:: Exercise ::
Check every line of the data below for "DDRA". Copy each one that has it.

◇ ◇ ◇

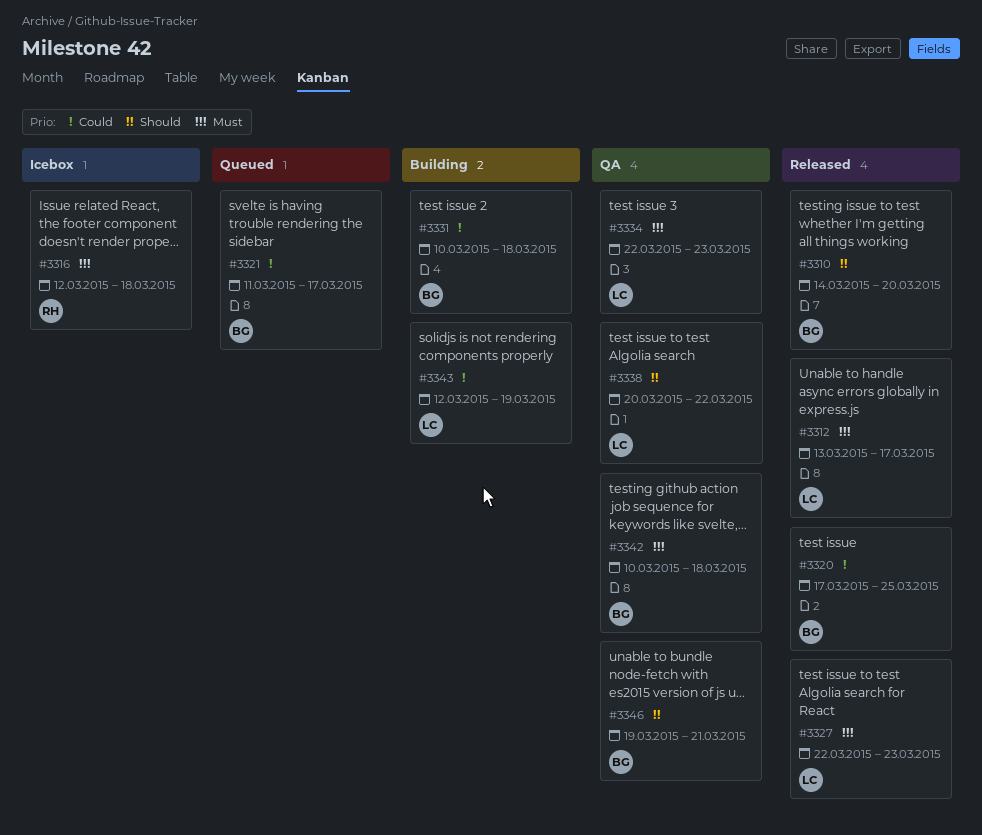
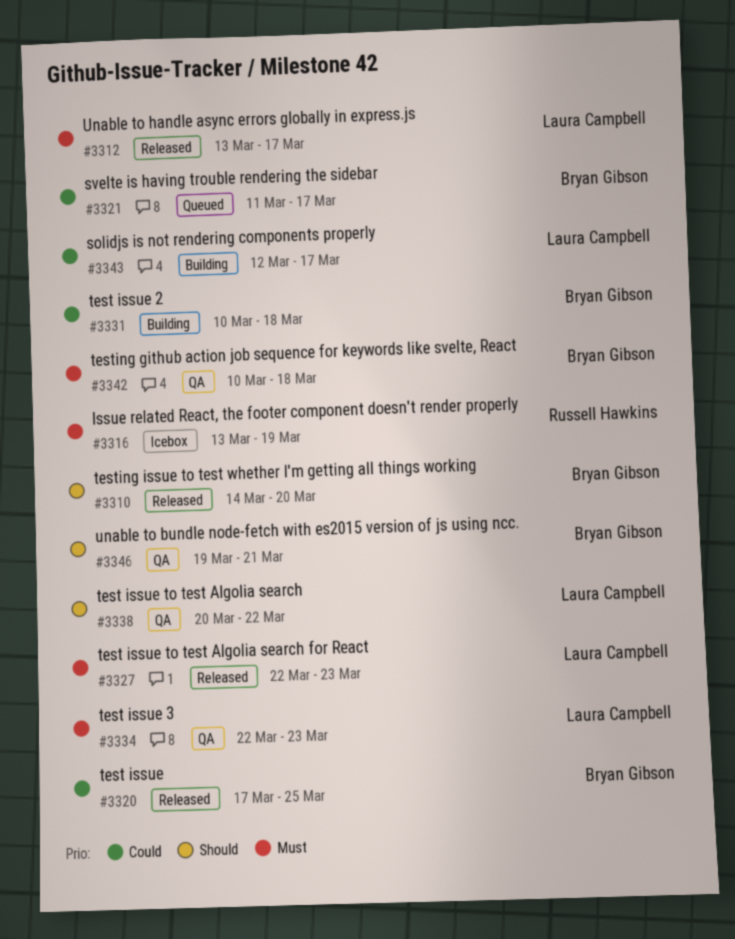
#3316, start: Mar 12 -> Mar 13
#3316, due: Mar 18 -> Mar 19
#3343, due: Mar 19 -> Mar 17

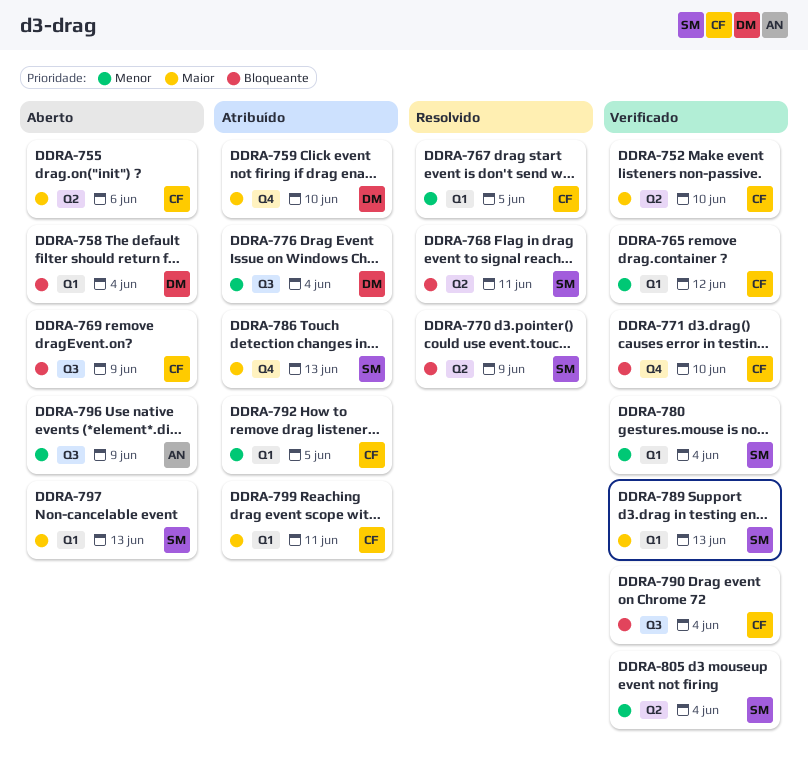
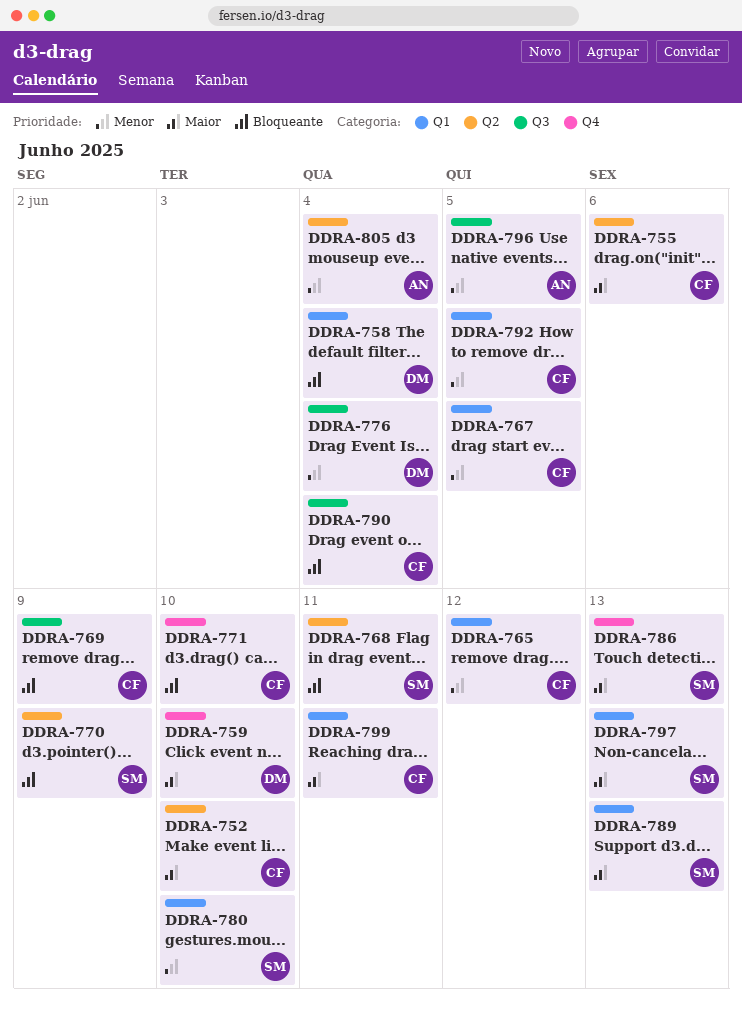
DDRA-780, due: Jun 4 -> Jun 10
DDRA-796, due: Jun 9 -> Jun 5
DDRA-805, owner: SM -> AN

◇ ◇ ◇

:: Output of the task ::
DDRA-780, due: Jun 4 -> Jun 10
DDRA-796, due: Jun 9 -> Jun 5
DDRA-805, owner: SM -> AN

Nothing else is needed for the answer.